Тут и сам барин, закутанный в енотовую шубу, начинает вылезать из саней и повертывается лицом.
– Пущин!
Не думая уже о том, что может простудиться, Пушкин как был – босиком и в рубашке – выбежал из дверей и на крыльцо.
Мороз на дворе стоял крещенский, но Пушкин не чувствовал холода и с распростертыми руками ждал друга.
Тут и друг его завидел, вбежал к нему на крыльцо и, подхватив в свою шубу, на руках внес его в дом, в коридор, в спальню.
Стоят они посреди комнаты друг против друга, целуются, глядят один на другого со слезами на глазах, опять целуются – и не находят слов.
Немая сцена имела одну свидетельницу – Арину Родионовну. Заслышав стук двери и чьи-то незнакомые поспешные шаги, она взглянула в коридор, оттуда в открытую дверь своего барина – и остолбенела на пороге.

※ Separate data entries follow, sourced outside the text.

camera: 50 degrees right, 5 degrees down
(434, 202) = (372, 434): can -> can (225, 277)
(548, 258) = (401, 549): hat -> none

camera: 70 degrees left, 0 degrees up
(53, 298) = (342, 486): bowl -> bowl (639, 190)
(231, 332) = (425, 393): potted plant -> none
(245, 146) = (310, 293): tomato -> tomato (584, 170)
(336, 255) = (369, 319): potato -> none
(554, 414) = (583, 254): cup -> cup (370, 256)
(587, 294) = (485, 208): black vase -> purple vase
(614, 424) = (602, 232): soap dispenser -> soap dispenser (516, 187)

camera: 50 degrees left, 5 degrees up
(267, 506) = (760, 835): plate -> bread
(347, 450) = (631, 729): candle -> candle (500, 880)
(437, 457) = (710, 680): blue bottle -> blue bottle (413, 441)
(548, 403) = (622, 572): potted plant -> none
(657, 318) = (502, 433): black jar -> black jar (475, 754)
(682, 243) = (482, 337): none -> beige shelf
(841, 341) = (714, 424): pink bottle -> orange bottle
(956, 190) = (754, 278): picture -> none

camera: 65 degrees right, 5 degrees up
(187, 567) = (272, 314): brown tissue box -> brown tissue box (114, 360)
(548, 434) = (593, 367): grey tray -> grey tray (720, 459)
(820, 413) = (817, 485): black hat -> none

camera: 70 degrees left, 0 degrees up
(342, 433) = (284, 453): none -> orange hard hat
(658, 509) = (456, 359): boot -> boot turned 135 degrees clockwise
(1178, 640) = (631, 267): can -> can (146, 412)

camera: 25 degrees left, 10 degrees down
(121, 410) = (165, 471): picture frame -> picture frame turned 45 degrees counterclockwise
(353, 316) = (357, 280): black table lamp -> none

В следующее мгновение она уже поняла, что этот гость – школьный товарищ Александра Сергеевича, и, как к родному, кинулась к нему на шею. Пущин, точно так же сообразив, кто эта старушка, крепко ее обнял и поцеловал в обе морщинистые щеки.
К этой цитате из известных стихов своего друга он прибавил уже от себя в чистейшей прозе:
Наперсница волшебной старины,
Друг вымыслов игривых и печальных…
– А что, няня, с дороги недурно бы прибраться, умыться?
– Ахти! – всполохнулась няня. – Прочие-то комнаты у нас нетоплены…
– Да вот Алексей мой, коли нужно, поможет.
Но показавшемуся в дверях Алексею было не до старушки: он припал к руке ее молодого барина.
– Что ты, что ты, Алексей!.. – говорил Пушкин, сам его целуя и наскоро прикрываясь лежавшим на стуле халатом.
– Он также из твоих поклонников, – объяснил Пущин, – многие твои стихи наизусть знает.
– Очень хорошо! – рассмеялся Пушкин. – Стало быть, я делаюсь уже, в некотором роде, народным поэтом?
III
Прибыл Пущин в восемь часов утра, а в половине девятого оба приятеля-лицеиста сидели уже в прибранной комнате и сами прибранные за дымящимся кофе с зажженными трубками, любовно переглядываясь, точно не могли наглядеться один на другого.